= Ader =

French automobile

The Ader was a French automobile designed and built by Clément Ader, a pioneer in flight and telephone service.

The Ader car was built in Levallois-Perret, Seine, by his Société Industrielle des Téléphones-Voitures Système Ader
between 1900 and 1907. The company first built bicycles in 1869 and tried steam powered aeroplanes between 1890 and 1897. In 1900 the first car was made with a V-twin engine of 904 cc and chain drive. In 1901 shaft drive was introduced along with a four cylinder car where the engine was essentially two of the V-twins coupled together. Two of the four-cylinder engines were joined to make a 3616 cc V-8 which was fitted to a car that ran in the 1903 Paris-Madrid race. That year Ader listed twin-cylinder cars of 904 cc and 1571 cc, as well as four-cylinder ones of 1810 cc and 3142 cc; each was available in a wide range of coachwork. A 24 hp vertical four was introduced in December 1903 at the Paris Salon.

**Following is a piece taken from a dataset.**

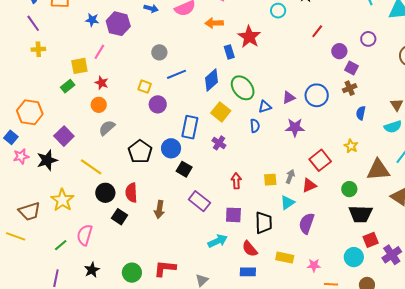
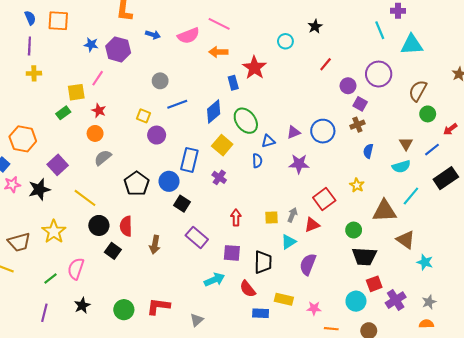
purple line: (33, 23) -> (29, 46), turned 36
purple circle: (368, 39) -> (379, 74), size x1.6
blue rectangle: (248, 272) -> (261, 313), moved

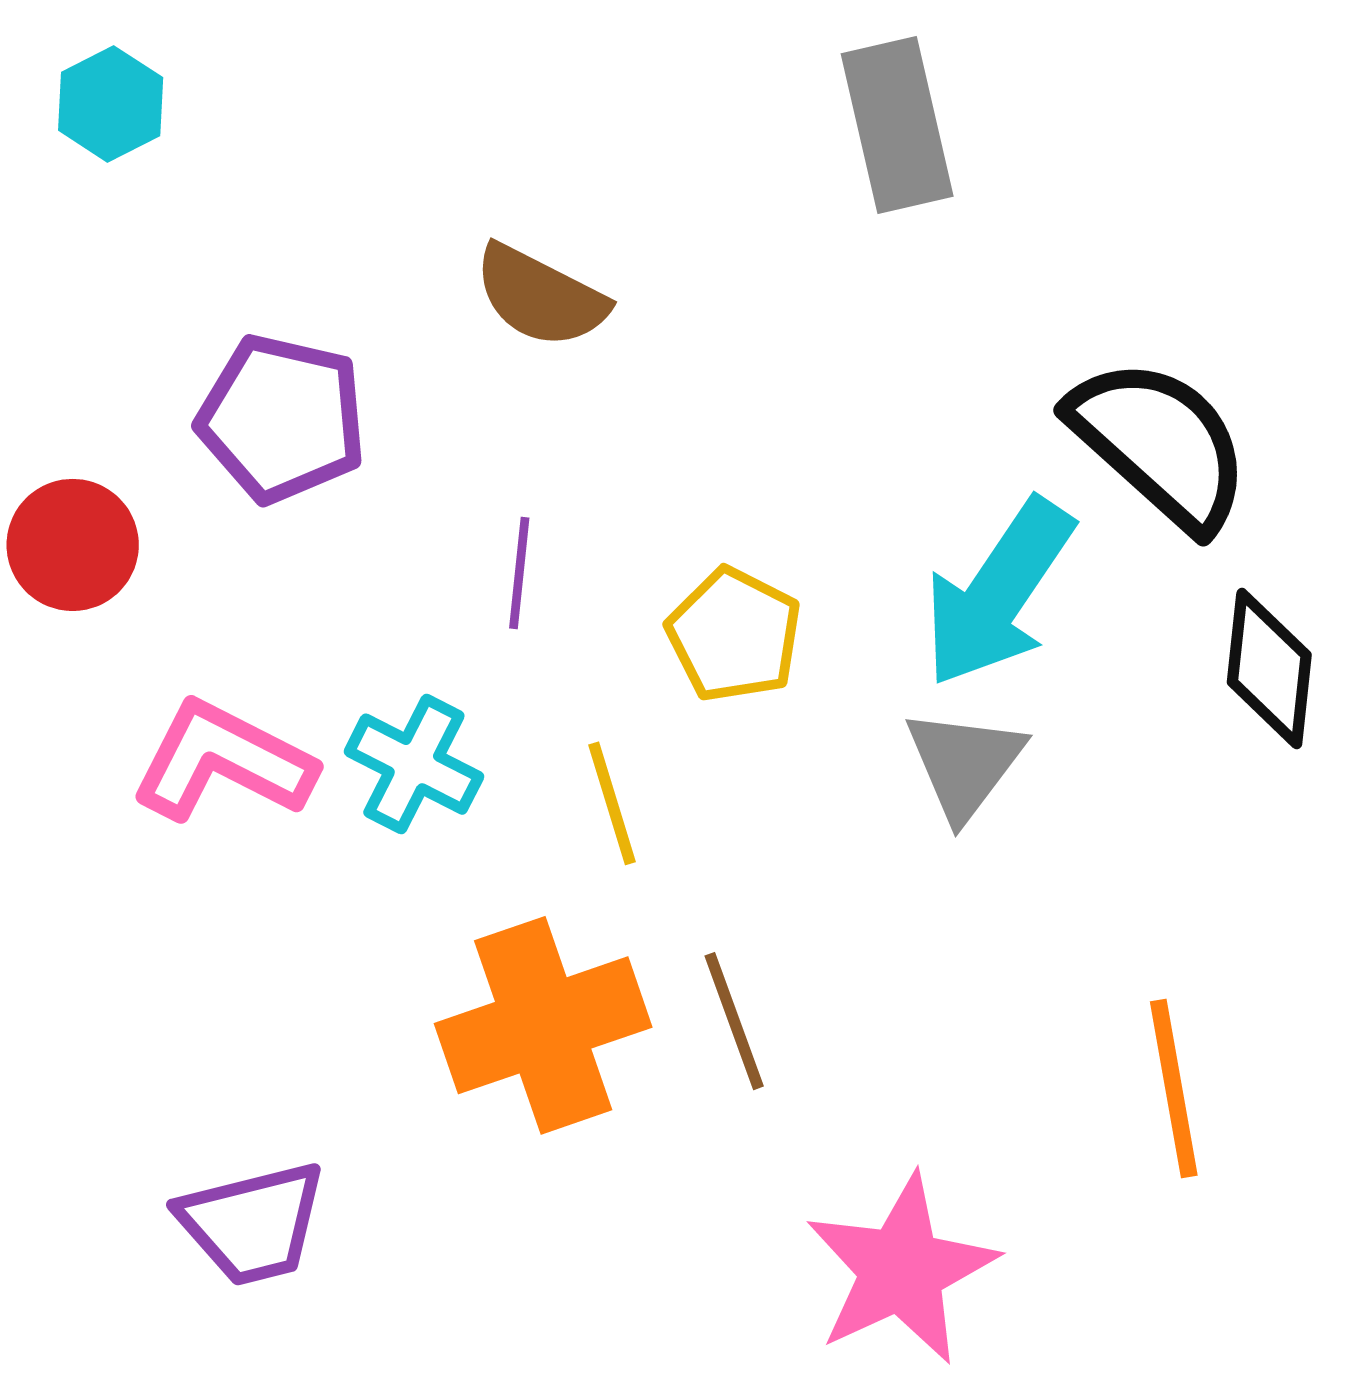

A new company was formed in 1905 to separate car building activities from the other activities and registered as Société Ader. The factory was located at 40 bis Avenue de Suffren, Paris. The V engines were dropped in favour of the vertical ones in 1907 but this was the final year cars were made though the V-4 engines were made for supplying to other car and boat makers for a few years.

The Ader car was sold in the United Kingdom as the Pegasus.

In 1903 the company also made a shaft-driven motorcycle sold as the Moto-Cardan.